Unter Berücksichtigung all dieser Aspekte haben wir entschieden, dass der „Fluss der Zeit“ mit seinen drei Ringen der Klettergemeinschaft erhalten bleiben soll (5 dafür, 2 dagegen, 3 Enthaltungen). Der Weg stellt somit eine Ausnahme dar und kann nicht als Präzedenzfall für weitere derartige Erstbegehungen angeführt werden. Weiterhin wird der Weg dem Erstbegeher nicht zuerkannt und soll ohne Erstbegeher als Erwähnung im Kletterführer geführt werden. 

Das beschriebene Dilemma im Hintergrund lässt uns für die Zukunft drei wesentliche Punkte hervorheben: 

  • Erstens sind die Erstbegeherinnen und Erstbegeher in der Pflicht unsere Kletterregeln in allen Punkten zu achten und einzuhalten.

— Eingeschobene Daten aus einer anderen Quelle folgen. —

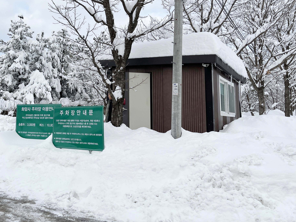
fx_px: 308
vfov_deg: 39.6
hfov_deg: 50.8
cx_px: 109
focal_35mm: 36
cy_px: 101
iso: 50
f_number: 1.6
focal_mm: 5.1
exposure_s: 1/2571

Das beinhaltet insbesondere sich vor Erstbegehungen intensiv mit den Nachbarwegen der potenziellen eigenen Erstbegehung auseinanderzusetzen.
  • Zweitens fordern wir im selben Atemzug die AGNW auf, zukünftige Erstbegehungen wieder strenger an den Maßstäben der sächsischen Kletterregeln zu messen und dabei ein kritisches Auge auf die seitlichen Wegabstände zu werfen.

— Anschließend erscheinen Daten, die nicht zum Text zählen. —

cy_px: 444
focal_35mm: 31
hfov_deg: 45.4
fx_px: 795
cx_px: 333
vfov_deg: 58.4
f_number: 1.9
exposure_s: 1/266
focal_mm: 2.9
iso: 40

  • Drittens brauchen wir eine Strategie, wie zukünftig das Sächsische Klettern unter den aktuellen und sich weiter verändernden Rahmenbedingungen erhalten werden kann. Diese Strategie sollte unter Einbeziehung aller interessierten Kletterer gemeinsam erarbeitet werden.

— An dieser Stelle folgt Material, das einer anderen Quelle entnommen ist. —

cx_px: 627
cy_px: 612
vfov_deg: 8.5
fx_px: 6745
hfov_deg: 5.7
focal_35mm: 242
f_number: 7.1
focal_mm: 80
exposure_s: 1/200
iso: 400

Berg Heil im Namen der KER,
Tom Ehrig.

Schon vor der Ortsbesichtigung durch die KER hat wohl ein Kritiker von „Fluss der Zeit“ mit Kreide einen 30 m langen, dicken Strich durch die ganze Ostwand gezogen sowie einen Schriftzug „OSTWAND“ angebracht, um den Wegverlauf der „Ostwand“ zu verdeutlichen. Wir missbilligen das sehr und fragen uns ernsthaft, ob eine derartige Verschandelung des Felsens ein Beitrag zur Wahrung des traditionellen Sächsischen Kletterns darstellen sollte?
Kurz nach der Entscheidung der KER wurden die 3 Ringe vom „Fluss der Zeit“ illegal von unbekannt entfernt. Es ist traurig, dass viele Ehrenamtliche über Monate hinweg viele Stunden gemeinsam diskutieren und dann doch Einzelne für sich das Recht herausnehmen, ihre Meinung stehe über allem und vor Ort Fakten schaffen.